[Items listed in a dataset]
>>

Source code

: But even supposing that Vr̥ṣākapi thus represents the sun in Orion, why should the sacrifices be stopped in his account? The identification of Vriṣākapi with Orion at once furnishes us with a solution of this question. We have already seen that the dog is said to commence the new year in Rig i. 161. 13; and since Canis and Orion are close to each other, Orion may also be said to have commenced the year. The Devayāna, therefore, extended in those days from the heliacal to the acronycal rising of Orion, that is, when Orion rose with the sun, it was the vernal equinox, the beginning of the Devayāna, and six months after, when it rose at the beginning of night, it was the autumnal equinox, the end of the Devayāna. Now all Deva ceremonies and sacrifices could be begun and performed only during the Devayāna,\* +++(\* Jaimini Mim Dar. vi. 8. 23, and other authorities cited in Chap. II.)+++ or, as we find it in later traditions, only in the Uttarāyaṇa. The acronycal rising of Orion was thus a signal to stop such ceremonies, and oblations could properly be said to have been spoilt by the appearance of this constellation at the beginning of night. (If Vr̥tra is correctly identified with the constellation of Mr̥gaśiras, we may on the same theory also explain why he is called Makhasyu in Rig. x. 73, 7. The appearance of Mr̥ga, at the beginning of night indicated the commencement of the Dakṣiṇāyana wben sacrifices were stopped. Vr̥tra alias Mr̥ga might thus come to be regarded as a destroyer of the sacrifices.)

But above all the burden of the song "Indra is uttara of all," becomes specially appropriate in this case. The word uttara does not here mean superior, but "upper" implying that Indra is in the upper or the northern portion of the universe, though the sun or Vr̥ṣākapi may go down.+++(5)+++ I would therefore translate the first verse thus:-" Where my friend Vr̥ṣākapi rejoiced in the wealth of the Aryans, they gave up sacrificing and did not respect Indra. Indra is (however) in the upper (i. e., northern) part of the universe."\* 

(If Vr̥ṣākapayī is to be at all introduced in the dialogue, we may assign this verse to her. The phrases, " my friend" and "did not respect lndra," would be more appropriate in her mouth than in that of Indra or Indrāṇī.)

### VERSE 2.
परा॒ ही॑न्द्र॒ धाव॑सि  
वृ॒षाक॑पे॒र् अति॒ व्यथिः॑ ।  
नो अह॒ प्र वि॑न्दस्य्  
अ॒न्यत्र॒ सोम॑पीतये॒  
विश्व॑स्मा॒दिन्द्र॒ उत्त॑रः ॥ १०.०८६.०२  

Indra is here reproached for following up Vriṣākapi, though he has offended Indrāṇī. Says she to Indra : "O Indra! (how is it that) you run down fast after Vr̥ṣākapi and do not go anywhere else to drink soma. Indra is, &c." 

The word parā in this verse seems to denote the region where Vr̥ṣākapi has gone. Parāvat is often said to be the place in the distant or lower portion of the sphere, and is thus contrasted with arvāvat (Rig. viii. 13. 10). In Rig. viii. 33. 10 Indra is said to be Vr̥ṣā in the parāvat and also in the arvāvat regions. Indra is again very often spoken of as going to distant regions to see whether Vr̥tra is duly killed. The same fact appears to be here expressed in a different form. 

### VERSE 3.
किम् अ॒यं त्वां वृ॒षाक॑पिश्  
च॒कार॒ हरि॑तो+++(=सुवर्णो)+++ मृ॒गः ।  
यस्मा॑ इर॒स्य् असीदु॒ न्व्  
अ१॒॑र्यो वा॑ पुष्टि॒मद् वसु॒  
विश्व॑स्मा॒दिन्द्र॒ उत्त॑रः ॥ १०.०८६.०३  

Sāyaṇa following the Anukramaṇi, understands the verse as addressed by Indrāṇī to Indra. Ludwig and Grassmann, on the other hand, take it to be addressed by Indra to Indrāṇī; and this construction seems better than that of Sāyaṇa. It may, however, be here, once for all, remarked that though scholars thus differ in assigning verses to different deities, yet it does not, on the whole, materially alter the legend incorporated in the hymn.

<<
>>

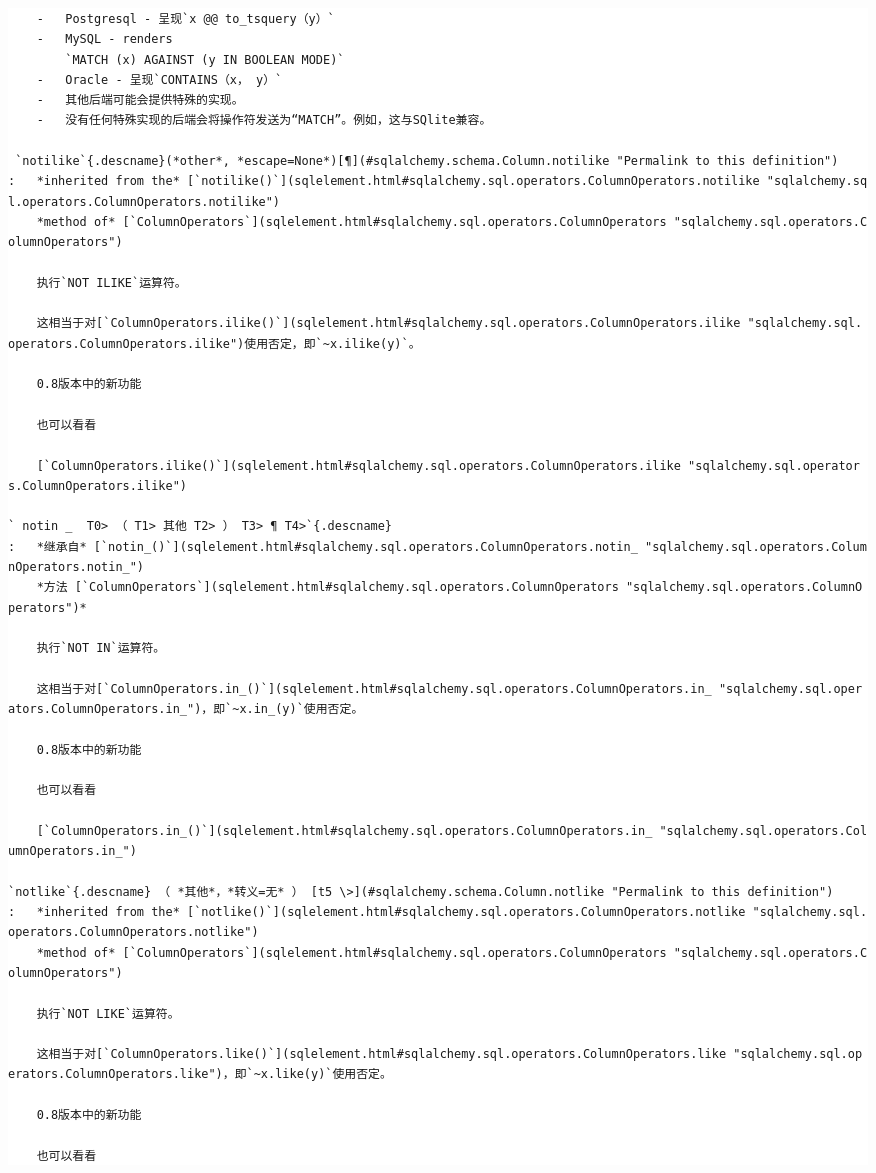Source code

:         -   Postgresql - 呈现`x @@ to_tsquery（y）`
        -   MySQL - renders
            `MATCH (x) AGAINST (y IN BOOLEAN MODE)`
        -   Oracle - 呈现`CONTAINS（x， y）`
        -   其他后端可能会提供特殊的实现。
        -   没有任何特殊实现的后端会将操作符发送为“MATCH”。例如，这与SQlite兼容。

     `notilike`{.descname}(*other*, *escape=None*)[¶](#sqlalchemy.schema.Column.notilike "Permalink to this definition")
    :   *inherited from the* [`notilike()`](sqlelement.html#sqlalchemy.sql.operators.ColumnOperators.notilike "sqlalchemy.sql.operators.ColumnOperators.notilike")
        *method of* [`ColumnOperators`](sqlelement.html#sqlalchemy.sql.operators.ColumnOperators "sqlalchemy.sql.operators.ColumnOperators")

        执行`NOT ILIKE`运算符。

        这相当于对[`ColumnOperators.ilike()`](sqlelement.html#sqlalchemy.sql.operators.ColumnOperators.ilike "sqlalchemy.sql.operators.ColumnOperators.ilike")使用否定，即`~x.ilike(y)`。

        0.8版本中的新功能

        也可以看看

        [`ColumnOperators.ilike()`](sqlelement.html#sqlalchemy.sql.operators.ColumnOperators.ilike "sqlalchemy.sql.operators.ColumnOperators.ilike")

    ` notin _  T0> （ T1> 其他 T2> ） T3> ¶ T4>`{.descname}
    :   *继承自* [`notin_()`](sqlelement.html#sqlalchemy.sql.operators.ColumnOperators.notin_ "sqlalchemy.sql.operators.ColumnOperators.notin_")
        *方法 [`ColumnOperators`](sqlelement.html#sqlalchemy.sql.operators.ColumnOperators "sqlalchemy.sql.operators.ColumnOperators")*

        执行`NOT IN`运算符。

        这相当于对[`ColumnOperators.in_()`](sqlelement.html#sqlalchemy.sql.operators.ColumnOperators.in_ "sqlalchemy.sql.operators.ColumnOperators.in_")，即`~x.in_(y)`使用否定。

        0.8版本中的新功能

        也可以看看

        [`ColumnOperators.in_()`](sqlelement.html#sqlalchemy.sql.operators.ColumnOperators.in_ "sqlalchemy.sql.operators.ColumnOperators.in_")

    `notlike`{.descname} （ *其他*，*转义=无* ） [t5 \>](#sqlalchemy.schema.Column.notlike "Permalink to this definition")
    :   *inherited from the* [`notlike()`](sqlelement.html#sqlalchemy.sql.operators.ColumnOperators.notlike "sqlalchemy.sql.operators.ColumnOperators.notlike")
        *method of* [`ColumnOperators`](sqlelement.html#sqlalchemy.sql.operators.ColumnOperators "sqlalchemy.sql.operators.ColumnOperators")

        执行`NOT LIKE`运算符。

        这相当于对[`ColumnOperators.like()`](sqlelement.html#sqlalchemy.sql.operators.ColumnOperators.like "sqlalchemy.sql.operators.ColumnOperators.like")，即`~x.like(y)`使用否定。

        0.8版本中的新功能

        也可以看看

<<
>>

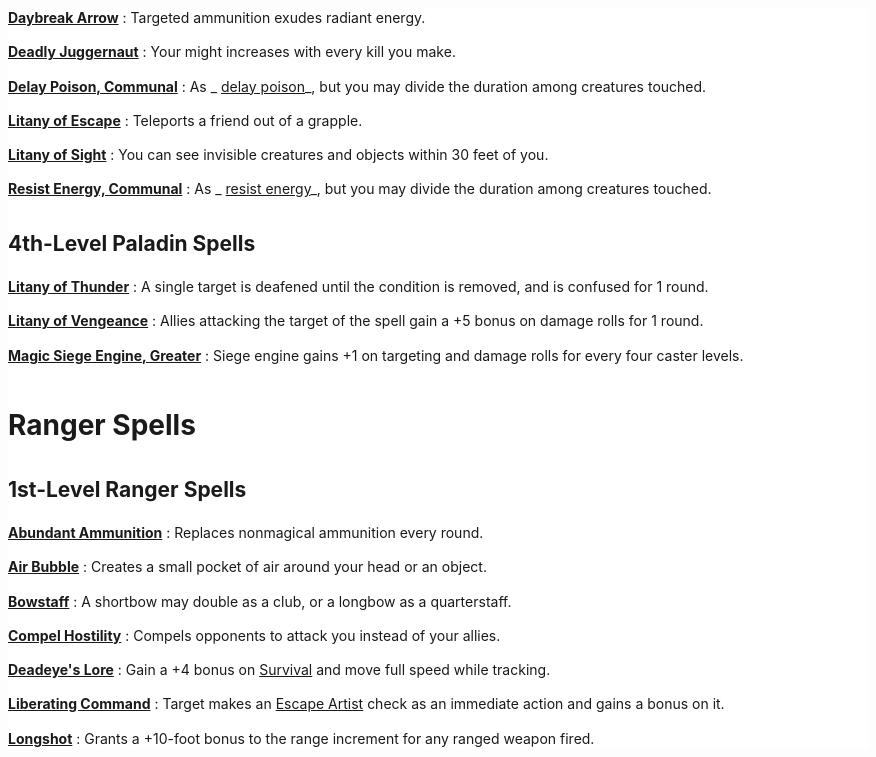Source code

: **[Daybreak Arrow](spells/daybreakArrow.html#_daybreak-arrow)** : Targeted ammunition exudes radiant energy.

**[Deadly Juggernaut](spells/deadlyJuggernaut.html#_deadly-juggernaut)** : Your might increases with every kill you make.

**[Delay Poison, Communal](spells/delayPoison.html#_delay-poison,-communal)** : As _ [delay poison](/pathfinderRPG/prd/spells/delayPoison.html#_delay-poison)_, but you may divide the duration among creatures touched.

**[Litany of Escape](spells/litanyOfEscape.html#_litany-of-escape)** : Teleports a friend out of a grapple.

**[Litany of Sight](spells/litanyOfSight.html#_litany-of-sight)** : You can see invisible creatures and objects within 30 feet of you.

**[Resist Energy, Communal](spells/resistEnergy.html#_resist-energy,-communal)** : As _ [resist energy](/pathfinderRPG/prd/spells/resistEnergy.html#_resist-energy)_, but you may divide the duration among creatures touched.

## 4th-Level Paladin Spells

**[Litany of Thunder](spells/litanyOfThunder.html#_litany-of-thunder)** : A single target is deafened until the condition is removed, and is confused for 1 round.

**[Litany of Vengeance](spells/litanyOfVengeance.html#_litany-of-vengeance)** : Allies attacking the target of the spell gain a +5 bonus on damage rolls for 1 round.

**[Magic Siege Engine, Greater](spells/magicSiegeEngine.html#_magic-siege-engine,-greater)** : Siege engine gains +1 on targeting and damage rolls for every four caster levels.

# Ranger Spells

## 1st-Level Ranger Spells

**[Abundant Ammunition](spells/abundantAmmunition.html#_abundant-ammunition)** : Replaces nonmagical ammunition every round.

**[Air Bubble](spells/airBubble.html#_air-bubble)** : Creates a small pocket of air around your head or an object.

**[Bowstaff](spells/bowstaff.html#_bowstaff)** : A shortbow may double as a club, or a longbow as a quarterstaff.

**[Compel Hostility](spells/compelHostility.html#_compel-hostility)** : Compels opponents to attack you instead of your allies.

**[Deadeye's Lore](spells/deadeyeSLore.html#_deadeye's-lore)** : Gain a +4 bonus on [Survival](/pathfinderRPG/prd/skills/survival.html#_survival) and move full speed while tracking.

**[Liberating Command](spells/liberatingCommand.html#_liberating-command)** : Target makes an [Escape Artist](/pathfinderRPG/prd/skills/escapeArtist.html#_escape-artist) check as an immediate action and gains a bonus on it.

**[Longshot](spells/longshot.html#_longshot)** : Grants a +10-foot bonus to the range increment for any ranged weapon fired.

<<

WHAT IS BEING ASKED - Please put the part that opens with the line containing "as a quarterstaff." and closes with the line containing "bonus on it." into a numbered list, including both of those lines and leaving out any blank lines.

OUTPUT FOR THIS EXERCISE -
1. **[Bowstaff](spells/bowstaff.html#_bowstaff)** : A shortbow may double as a club, or a longbow as a quarterstaff.
2. **[Compel Hostility](spells/compelHostility.html#_compel-hostility)** : Compels opponents to attack you instead of your allies.
3. **[Deadeye's Lore](spells/deadeyeSLore.html#_deadeye's-lore)** : Gain a +4 bonus on [Survival](/pathfinderRPG/prd/skills/survival.html#_survival) and move full speed while tracking.
4. **[Liberating Command](spells/liberatingCommand.html#_liberating-command)** : Target makes an [Escape Artist](/pathfinderRPG/prd/skills/escapeArtist.html#_escape-artist) check as an immediate action and gains a bonus on it.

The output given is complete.